Keadaan seperti di atas yang kita khawatirkan. Pengorbanan kita untuk keselamatan agama dan keimanan kita tidak seberapa, sholat saja masih bolong-bolong dibandingkan mereka yang awalnya bertaburan iman diakhir hayatnya murtad, sehingga kita harus selalu meminta hidayah agar meninggal dalam keadaan beriman dan di atas ketaatan. Jangan sampai kita tergolong seperti orang-orang yang disabdakan oleh Rasulullah:

إِنَّ أَحَدَكُمْ لَيَعْمَلُ بِعَمَلِ أَهْلِ الْجَنَّةِ حَتَّى مَا يَكُوْنُ بَيْنَهُ وَبَيْنَهَا إِلاَّ ذِرَاعٌ فَيَسْبِقُ عَلَيْهِ الْكِتَابُ فَيَعْمَلُ بِعَمَلِ أَهْلِ النَّارِ فَيَدْخُلُهَا

Artinya: “sesungguhnya diantara kalian ada yang melakukan perbuatan ahli surga hingga jarak antara dirinya dan surga tinggal sehasta akan tetapi telah ditetapkan baginya ketentuan, dia melakukan perbuatan ahli neraka maka masuklah dia ke dalam neraka.”
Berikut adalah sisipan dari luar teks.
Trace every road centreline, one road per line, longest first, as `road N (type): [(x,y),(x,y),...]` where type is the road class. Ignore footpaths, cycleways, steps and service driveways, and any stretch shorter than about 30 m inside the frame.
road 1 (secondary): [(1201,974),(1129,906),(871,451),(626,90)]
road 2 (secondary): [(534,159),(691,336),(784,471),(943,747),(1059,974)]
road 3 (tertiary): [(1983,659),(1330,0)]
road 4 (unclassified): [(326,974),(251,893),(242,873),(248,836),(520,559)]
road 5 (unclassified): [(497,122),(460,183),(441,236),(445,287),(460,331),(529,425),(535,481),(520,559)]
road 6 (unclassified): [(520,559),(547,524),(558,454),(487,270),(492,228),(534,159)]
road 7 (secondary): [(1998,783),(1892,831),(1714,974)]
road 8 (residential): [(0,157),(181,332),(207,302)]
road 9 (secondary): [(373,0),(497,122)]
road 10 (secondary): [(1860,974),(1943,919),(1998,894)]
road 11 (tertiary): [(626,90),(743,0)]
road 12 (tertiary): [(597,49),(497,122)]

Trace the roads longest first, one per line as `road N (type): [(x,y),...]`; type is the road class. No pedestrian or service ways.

Begitupun sebaliknya  banyak orang-orang terdahulu yang menghiasi hari-harinya dengan amalan-amalan ahli neraka akan tetapi diakhir hayatnya mereka melakukan amalan-amalan ahli surga dan meninggal di atasnya. Seperti: cerita Usairin bin Asyhal, seorang sahabat dikatakan oleh Rasulullah sebagai penghuni surga akan tetapi keningnya belum pernah dipake untuk bersujud kepada Allah karena tidak lama beliau masuk Islam,  kemudian datang panggilan jihad dan dia ikut bersama Rasulullah dan meninggal dipeperangan tersebut, sampai-sampai Abu Hurairah mengatakan inilah penduduk surga yang belum pernah menempelkan keningnya untuk bersujud kepada Rabb-Nya. Begitupun kisah yang familiar kisah pembunuh 99 nyawa dan digenapkan menjadi 100 nyawa.

وَإِنَّ أَحَدَكُمْ لَيَعْمَلُ بِعَمَلِ أَهْلِ النَّارِ حَتَّى مَا يَكُوْنُ بَيْنَهُ وَبَيْنَهَا إِلاَّ ذِرَاعٌ فَيَسْبِقُ عَلَيْهِ الْكِتَابُ فَيَعْمَلُ بِعَمَلِ أَهْلِ  الْجَنَّةِ فَيَدْخُلُهَا

Artinya: “sesungguhnya diantara kalian ada yang melakukan perbuatan ahli neraka hingga jarak antara dirinya dan neraka tinggal sehasta akan tetapi telah ditetapkan baginya ketentuan, dia melakukan perbuatan ahli surga  maka masuklah dia ke dalam surga.” (HR. Bukhari dan Muslim).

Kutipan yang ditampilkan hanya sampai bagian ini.